→ **REQUIREMENT**
Reproduce the material from its first line through the line containing "skladu. Ak chcete", including that line, with no changes.

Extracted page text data
BEGIN

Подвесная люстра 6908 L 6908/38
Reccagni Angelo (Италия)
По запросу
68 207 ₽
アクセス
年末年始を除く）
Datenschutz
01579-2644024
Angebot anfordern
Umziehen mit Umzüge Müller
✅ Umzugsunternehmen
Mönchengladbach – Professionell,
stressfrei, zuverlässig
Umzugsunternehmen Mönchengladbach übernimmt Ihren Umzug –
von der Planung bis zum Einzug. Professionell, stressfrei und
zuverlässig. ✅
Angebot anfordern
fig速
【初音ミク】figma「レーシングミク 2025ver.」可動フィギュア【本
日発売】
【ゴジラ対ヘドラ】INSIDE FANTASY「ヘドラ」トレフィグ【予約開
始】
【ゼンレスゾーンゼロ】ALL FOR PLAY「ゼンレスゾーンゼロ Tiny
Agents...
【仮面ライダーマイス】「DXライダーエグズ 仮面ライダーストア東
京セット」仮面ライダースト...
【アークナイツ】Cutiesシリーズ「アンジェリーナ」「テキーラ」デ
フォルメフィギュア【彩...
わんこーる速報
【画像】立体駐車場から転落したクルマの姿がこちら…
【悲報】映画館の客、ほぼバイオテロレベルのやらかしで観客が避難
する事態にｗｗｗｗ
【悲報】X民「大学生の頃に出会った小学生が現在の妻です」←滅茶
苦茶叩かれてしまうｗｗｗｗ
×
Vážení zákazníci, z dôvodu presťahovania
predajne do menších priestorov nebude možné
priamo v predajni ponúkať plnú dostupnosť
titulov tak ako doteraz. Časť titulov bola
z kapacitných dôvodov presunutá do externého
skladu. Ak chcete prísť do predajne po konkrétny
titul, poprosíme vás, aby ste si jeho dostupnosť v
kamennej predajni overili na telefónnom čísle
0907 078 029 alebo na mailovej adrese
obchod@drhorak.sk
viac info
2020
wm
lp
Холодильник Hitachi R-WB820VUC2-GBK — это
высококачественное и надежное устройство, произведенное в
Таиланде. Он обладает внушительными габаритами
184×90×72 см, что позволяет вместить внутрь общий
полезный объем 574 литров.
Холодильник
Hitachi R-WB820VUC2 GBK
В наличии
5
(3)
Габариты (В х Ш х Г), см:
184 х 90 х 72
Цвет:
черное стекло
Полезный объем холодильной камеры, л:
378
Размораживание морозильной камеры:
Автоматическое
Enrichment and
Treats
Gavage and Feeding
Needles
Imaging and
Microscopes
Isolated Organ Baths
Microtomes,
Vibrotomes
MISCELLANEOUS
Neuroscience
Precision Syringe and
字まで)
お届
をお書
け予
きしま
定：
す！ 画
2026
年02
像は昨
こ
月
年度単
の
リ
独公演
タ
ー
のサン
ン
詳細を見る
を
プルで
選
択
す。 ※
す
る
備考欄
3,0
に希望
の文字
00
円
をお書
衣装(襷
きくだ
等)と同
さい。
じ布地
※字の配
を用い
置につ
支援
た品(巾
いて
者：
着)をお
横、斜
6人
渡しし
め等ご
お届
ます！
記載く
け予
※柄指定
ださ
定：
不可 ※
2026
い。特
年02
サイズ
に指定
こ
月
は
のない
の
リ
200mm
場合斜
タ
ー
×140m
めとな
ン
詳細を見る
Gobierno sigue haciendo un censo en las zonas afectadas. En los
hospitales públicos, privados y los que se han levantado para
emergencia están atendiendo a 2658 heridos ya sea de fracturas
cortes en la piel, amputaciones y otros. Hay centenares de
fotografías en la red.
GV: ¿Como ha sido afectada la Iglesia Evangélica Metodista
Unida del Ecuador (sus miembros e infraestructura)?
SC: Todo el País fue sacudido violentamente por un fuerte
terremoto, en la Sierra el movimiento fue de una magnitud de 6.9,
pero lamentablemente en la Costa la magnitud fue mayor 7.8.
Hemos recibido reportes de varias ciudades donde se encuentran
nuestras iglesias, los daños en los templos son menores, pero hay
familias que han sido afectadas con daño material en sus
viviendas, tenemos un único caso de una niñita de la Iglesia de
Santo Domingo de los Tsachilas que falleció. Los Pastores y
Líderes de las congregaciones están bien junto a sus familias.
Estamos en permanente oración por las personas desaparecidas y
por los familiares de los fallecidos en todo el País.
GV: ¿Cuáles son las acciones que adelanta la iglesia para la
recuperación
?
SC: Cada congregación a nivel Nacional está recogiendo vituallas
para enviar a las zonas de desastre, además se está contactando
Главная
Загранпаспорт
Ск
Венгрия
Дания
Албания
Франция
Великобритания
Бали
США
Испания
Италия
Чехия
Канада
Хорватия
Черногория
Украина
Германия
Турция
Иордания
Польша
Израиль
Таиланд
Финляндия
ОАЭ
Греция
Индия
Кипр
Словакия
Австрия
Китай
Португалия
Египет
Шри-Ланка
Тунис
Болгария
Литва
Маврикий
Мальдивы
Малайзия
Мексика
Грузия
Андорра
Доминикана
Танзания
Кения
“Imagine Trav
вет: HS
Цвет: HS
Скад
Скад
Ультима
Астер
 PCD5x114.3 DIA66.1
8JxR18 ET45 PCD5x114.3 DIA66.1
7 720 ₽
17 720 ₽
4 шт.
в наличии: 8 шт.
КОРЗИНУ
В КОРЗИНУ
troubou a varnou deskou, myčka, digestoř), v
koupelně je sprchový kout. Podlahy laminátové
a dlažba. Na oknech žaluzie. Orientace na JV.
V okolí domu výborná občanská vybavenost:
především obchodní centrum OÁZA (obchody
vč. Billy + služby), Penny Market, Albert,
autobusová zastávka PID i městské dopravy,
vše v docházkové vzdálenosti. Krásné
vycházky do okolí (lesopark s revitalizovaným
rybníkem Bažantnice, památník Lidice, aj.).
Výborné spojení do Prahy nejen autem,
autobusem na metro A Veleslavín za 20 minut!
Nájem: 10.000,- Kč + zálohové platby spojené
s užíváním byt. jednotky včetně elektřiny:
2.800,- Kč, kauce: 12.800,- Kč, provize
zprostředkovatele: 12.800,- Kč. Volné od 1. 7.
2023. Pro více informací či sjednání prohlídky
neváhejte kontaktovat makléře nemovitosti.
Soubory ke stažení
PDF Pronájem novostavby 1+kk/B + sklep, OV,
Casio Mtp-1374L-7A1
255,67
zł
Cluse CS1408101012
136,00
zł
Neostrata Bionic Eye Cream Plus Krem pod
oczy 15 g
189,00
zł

END

→ **RESULT**
Подвесная люстра 6908 L 6908/38
Reccagni Angelo (Италия)
По запросу
68 207 ₽
アクセス
年末年始を除く）
Datenschutz
01579-2644024
Angebot anfordern
Umziehen mit Umzüge Müller
✅ Umzugsunternehmen
Mönchengladbach – Professionell,
stressfrei, zuverlässig
Umzugsunternehmen Mönchengladbach übernimmt Ihren Umzug –
von der Planung bis zum Einzug. Professionell, stressfrei und
zuverlässig. ✅
Angebot anfordern
fig速
【初音ミク】figma「レーシングミク 2025ver.」可動フィギュア【本
日発売】
【ゴジラ対ヘドラ】INSIDE FANTASY「ヘドラ」トレフィグ【予約開
始】
【ゼンレスゾーンゼロ】ALL FOR PLAY「ゼンレスゾーンゼロ Tiny
Agents...
【仮面ライダーマイス】「DXライダーエグズ 仮面ライダーストア東
京セット」仮面ライダースト...
【アークナイツ】Cutiesシリーズ「アンジェリーナ」「テキーラ」デ
フォルメフィギュア【彩...
わんこーる速報
【画像】立体駐車場から転落したクルマの姿がこちら…
【悲報】映画館の客、ほぼバイオテロレベルのやらかしで観客が避難
する事態にｗｗｗｗ
【悲報】X民「大学生の頃に出会った小学生が現在の妻です」←滅茶
苦茶叩かれてしまうｗｗｗｗ
×
Vážení zákazníci, z dôvodu presťahovania
predajne do menších priestorov nebude možné
priamo v predajni ponúkať plnú dostupnosť
titulov tak ako doteraz. Časť titulov bola
z kapacitných dôvodov presunutá do externého
skladu. Ak chcete prísť do predajne po konkrétny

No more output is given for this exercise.